Madaya and Zabadani, near Damascus, have been encircled by regime forces while Foua and Kafraya in the northwest have been besieged by hardline rebels.

We are on the ground, engaging in dialogue with will all sides of conflicts for a very simple reason: to ensure humanitarian aid to the people who need our help whether that is in Syria's Aleppo, East Ghouta, Hama, Yemen's Taiz or Iraq's Mosul

Rebels have sought to link the fate of the four towns, demanding that aid destined for the two loyalist towns must also go to the two opposition-held towns.

Evacuations and aid deliveries in these four besieged areas have taken place side by side in April, August and September.

Mardini also stressed that the Red Cross' main goal was to help people based on the urgency of their needs regardless of regional politics.

"We are on the ground, engaging in dialogue with will all sides of conflicts for a very simple reason: to ensure humanitarian aid to the people who need our help whether that is in Syria's Aleppo, East Ghouta, Hama, Yemen's Taiz or Iraq's Mosul.
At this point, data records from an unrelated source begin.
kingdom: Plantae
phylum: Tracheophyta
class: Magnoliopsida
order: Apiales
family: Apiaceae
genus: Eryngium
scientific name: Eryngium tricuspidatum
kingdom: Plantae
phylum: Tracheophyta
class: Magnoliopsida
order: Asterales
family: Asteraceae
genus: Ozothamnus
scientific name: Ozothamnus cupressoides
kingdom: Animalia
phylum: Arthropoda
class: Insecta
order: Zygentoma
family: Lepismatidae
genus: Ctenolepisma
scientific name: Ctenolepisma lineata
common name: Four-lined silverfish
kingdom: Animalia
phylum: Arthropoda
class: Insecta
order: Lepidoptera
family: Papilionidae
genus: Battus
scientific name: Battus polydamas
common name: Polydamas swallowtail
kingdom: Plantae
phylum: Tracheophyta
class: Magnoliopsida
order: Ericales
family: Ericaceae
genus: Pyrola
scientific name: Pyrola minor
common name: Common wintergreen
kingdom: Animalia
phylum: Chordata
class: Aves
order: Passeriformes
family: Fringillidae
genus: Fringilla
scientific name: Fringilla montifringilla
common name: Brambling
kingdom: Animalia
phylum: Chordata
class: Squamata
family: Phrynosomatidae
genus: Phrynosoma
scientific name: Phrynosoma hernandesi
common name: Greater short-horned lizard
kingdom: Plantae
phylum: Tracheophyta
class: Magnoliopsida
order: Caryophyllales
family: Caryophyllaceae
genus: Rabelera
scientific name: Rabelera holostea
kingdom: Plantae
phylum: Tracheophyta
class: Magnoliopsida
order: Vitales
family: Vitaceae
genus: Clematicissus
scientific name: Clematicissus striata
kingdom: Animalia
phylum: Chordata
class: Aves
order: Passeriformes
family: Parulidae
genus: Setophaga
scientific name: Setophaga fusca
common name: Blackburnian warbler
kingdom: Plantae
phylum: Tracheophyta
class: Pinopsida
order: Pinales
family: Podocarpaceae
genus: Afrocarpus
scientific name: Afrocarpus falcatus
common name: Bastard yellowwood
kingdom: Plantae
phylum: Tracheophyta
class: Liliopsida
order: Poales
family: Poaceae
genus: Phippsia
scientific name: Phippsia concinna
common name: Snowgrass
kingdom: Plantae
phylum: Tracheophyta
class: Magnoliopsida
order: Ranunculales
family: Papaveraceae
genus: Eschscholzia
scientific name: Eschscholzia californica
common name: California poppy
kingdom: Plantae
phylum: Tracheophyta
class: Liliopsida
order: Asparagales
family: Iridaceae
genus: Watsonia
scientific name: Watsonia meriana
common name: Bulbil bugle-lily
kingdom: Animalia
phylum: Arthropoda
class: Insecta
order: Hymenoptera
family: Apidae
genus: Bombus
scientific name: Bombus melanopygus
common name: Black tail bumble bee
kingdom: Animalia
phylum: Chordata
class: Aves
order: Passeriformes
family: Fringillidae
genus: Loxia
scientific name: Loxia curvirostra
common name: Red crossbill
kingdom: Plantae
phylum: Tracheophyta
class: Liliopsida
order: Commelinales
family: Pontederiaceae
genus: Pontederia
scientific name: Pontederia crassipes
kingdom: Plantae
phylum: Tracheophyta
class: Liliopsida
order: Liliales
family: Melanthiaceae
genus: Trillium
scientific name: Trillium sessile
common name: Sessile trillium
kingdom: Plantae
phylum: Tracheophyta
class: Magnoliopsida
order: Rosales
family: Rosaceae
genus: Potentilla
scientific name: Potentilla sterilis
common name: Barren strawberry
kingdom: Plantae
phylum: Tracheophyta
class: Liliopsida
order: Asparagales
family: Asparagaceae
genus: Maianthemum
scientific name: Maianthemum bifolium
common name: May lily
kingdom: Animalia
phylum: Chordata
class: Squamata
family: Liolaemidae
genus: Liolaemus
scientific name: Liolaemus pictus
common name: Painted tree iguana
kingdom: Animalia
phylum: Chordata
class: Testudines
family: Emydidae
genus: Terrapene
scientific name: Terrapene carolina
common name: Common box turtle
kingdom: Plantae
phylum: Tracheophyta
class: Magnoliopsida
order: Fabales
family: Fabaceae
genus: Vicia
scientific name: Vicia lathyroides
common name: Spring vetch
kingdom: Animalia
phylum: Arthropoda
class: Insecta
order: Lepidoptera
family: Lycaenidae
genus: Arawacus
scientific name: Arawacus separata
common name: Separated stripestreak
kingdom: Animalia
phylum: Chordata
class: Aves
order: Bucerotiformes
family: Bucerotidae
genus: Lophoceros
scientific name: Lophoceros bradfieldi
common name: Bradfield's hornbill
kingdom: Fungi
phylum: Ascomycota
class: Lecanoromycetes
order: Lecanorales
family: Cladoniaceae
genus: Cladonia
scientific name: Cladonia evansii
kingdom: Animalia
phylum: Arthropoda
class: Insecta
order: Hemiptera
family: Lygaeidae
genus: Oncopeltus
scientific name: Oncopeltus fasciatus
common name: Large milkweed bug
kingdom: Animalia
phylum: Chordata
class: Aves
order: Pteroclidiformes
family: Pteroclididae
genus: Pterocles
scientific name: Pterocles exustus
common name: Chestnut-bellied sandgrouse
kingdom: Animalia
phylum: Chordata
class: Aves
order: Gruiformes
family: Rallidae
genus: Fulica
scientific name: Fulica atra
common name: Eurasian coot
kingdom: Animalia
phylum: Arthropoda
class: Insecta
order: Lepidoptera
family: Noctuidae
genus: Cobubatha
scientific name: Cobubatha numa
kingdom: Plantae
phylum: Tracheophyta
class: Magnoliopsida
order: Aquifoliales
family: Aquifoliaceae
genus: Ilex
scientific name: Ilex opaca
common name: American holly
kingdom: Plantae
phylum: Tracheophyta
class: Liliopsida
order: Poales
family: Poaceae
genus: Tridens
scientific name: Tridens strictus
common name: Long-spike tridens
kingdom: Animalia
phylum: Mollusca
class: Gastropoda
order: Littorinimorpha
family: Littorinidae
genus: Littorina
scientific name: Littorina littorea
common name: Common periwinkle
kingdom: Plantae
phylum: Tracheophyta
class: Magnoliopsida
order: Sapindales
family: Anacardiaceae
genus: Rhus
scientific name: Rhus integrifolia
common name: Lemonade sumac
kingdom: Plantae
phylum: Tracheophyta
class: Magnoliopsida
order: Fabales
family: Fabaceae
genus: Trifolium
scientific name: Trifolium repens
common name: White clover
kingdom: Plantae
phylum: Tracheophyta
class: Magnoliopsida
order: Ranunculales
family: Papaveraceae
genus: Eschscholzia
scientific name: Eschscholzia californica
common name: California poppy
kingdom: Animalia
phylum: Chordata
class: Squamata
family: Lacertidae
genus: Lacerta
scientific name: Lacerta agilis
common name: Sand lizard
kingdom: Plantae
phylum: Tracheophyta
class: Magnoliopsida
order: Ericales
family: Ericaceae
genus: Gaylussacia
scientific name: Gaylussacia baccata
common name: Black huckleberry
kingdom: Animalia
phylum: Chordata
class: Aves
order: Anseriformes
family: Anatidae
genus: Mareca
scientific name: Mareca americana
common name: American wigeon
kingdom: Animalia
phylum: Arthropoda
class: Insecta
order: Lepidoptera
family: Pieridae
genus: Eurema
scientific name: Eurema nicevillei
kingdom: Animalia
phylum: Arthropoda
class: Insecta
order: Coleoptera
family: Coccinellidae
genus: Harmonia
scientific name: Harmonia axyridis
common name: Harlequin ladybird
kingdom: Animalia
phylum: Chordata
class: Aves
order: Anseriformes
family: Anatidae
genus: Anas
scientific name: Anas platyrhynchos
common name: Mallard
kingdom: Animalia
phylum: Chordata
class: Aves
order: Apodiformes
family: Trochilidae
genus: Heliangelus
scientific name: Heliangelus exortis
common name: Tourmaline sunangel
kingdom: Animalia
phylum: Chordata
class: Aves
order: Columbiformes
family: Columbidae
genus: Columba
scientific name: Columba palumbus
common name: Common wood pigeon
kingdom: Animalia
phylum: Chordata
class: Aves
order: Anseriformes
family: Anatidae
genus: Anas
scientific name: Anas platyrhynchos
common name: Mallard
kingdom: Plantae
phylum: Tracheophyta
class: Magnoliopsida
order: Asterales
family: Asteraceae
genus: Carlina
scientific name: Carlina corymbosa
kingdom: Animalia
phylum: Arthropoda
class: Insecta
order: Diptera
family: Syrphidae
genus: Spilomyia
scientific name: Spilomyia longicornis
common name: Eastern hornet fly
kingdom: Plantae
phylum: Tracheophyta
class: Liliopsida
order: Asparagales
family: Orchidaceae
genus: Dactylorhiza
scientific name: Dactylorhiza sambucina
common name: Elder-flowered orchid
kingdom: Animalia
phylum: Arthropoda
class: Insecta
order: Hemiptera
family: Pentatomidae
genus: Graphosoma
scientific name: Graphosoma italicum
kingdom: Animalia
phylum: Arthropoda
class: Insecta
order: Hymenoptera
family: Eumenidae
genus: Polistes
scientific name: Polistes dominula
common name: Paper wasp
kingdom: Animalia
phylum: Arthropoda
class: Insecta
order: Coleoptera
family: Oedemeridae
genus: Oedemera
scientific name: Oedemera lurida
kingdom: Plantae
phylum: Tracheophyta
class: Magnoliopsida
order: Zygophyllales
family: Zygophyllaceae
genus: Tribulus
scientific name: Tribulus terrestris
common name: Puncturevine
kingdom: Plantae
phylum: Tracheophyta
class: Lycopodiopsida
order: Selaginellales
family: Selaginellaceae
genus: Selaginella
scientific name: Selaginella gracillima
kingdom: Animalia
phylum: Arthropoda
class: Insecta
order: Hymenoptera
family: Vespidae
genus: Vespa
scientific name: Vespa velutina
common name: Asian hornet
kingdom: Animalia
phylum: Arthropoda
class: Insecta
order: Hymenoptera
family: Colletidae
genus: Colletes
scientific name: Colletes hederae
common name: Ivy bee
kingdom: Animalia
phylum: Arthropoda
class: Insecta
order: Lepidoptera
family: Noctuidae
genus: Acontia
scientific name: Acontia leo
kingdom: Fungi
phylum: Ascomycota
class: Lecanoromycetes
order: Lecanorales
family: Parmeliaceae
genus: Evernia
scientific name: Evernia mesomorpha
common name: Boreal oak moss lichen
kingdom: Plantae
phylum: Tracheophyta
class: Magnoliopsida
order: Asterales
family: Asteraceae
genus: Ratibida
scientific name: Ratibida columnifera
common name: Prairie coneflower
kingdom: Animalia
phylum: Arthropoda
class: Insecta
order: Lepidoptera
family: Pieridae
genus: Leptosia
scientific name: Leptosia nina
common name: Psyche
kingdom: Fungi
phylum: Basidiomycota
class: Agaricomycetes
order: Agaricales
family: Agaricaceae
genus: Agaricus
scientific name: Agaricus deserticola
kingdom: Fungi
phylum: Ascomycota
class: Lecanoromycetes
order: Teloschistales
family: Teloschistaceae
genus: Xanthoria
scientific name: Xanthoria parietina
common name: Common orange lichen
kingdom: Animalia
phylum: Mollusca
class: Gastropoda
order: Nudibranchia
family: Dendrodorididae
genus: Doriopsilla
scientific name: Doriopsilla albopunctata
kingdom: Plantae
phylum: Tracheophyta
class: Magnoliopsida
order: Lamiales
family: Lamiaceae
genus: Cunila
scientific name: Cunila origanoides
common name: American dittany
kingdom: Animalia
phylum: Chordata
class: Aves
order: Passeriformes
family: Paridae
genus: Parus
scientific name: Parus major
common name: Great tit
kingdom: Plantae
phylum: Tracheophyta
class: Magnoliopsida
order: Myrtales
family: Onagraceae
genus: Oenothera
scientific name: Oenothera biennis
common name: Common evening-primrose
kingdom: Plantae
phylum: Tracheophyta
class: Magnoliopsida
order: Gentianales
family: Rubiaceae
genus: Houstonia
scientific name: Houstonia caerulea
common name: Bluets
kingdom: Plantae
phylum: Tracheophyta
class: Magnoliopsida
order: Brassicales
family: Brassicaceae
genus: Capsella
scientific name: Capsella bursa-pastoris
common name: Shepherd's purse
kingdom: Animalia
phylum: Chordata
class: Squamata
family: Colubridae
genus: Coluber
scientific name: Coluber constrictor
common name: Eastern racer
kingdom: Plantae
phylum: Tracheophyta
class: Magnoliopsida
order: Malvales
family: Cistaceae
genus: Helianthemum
"We have one goal and our 150 years of experience in conflict zones has proven that communication with all sides of conflicts is the only way to gain the acceptance of all sides."

He added that in spite of all horrors shown in the news and on social media of war zones the Red Cross has managed to cross the front lines of battle more than 50 times to deliver aid to besieged civilians.